Lors du Conseil des ministres du vendredi 20 mars, le Président Félix Tshisekedi a annoncé la mise en place d’un mécanisme transparent et durable pour garantir la prise en charge systématique des diplomates et des missions diplomatiques de la RDC. Cette initiative vise à renforcer l’image du pays à l’international, en assurant le financement régulier des missions, tout en respectant les règles de gestion des finances publiques et en restaurer la dignité des représentations diplomatiques.

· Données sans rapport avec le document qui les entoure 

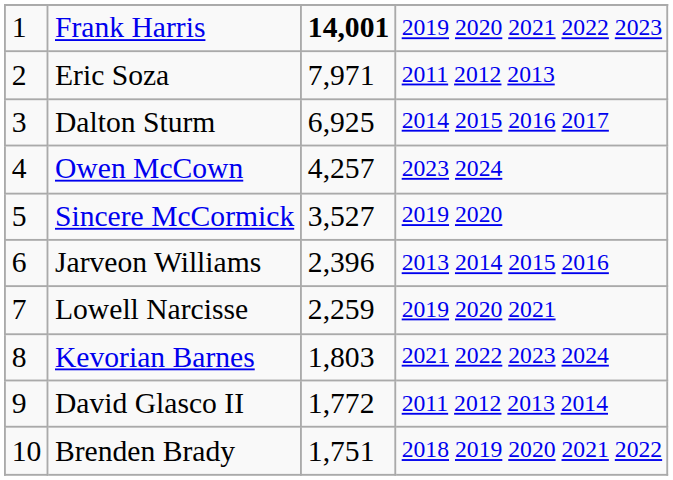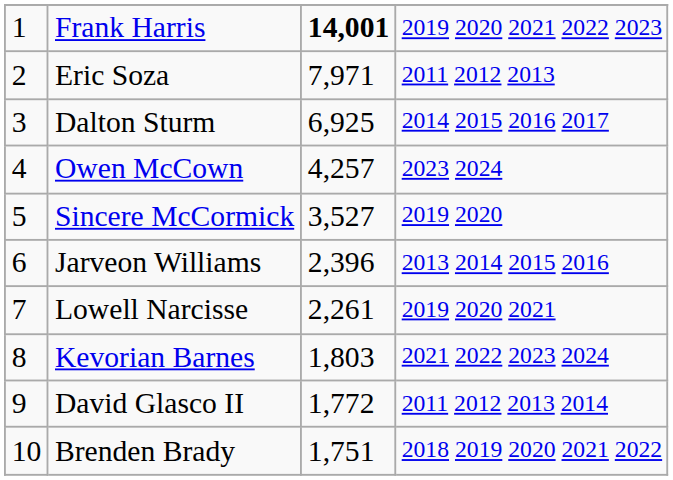Lowell Narcisse | column 3: 2,259 -> 2,261
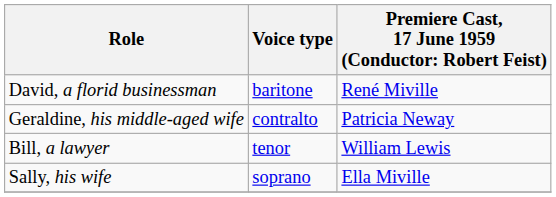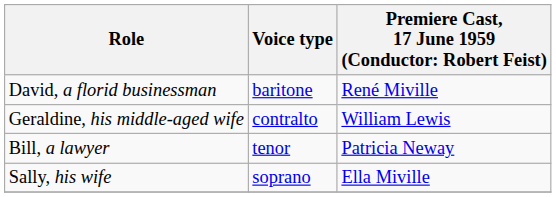Geraldine, his middle-aged wife | column 3: Patricia Neway -> William Lewis
Bill, a lawyer | column 3: William Lewis -> Patricia Neway
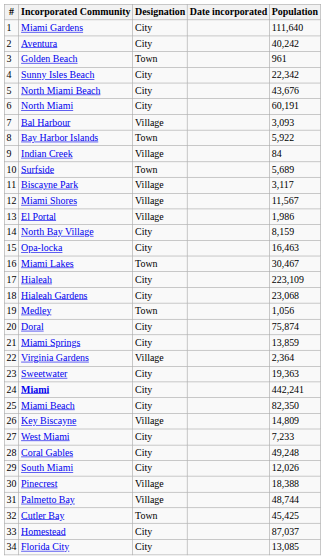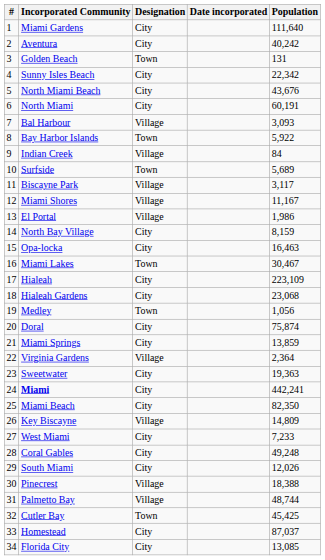Golden Beach | Population: 961 -> 131
Miami Shores | Population: 11,567 -> 11,167
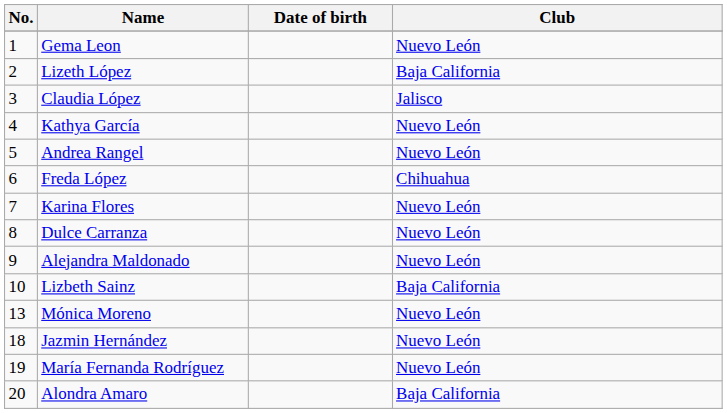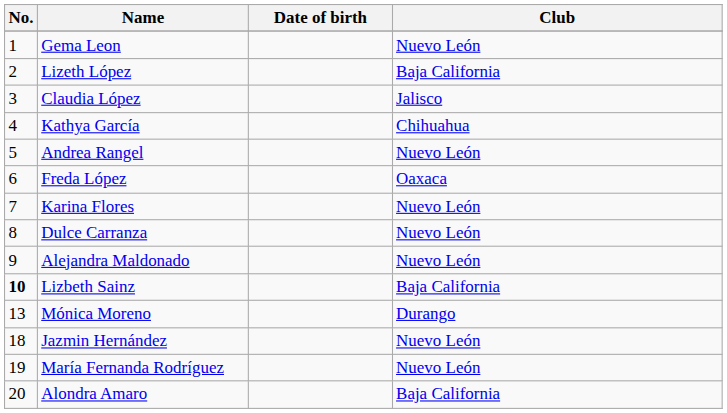Kathya García | Club: Nuevo León -> Chihuahua
Freda López | Club: Chihuahua -> Oaxaca
Lizbeth Sainz | No.: normal -> bold
Mónica Moreno | Club: Nuevo León -> Durango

Le financement des missions diplomatiques de la République Démocratique du Congo a été au cœur des discussions lors du Conseil des ministres du vendredi 20 mars, présidé par le Président de la République, Félix Tshisekedi.
Dans son compte-rendu, le ministre de la Communication et des Médias, Patrick Muyaya, a rapporté que le Chef de l’État a abordé « trois points principaux ». Le premier d’entre eux concerne la prise en charge systématique des diplomates et des missions diplomatiques congolaises.
Félix Tshisekedi a insisté sur la nécessité de mettre en place « un mécanisme fiable, pérenne et transparent » garantissant une prise en charge régulière et systématique des dépenses liées à la gestion des diplomates et au fonctionnement des missions diplomatiques. Il a rappelé que ces représentations jouent un rôle stratégique dans la défense des intérêts du pays, la promotion de son image, le développement de la coopération internationale, ainsi que la mobilisation des investissements et des partenariats bénéfiques pour la République.
Le Président a également souligné que les missions diplomatiques constituent « l’un des principaux instruments de projection de l’État à l’international », veillant au quotidien à la représentation de la nation, à la protection des citoyens congolais à l’étranger et à la mise en œuvre de la politique étrangère définie par le gouvernement.
Dans cette perspective, Félix Tshisekedi a chargé plusieurs ministres, dont ceux du Budget, de la Fonction publique, des Affaires étrangères, des Finances et des Infrastructures, d’accélérer l’évaluation du coût global de fonctionnement des missions diplomatiques et du personnel à l’étranger. Cette évaluation devra prendre en compte « les rémunérations, les loyers, les frais de fonctionnement, ainsi que les engagements vis-à-vis des fournisseurs ».
Suite à cette analyse, ces responsables devront proposer un mécanisme structuré et sécurisé pour la prise en charge des dépenses, impliquant potentiellement les banques commerciales. Cela permettra d’assurer le paiement direct et régulier des rémunérations du personnel diplomatique, des loyers de chancellerie et des résidences, des frais de fonctionnement, ainsi que des paiements aux fournisseurs et prestataires.
Le dispositif envisagé devra garantir la prévisibilité des paiements, la traçabilité des flux financiers, tout en respectant les règles de gestion des finances publiques. Le Président a insisté sur la mise en œuvre rapide de ce processus, dans le but de restaurer la dignité des représentations diplomatiques congolaises à l’étranger et de renforcer l’image de la République Démocratique du Congo (RDC).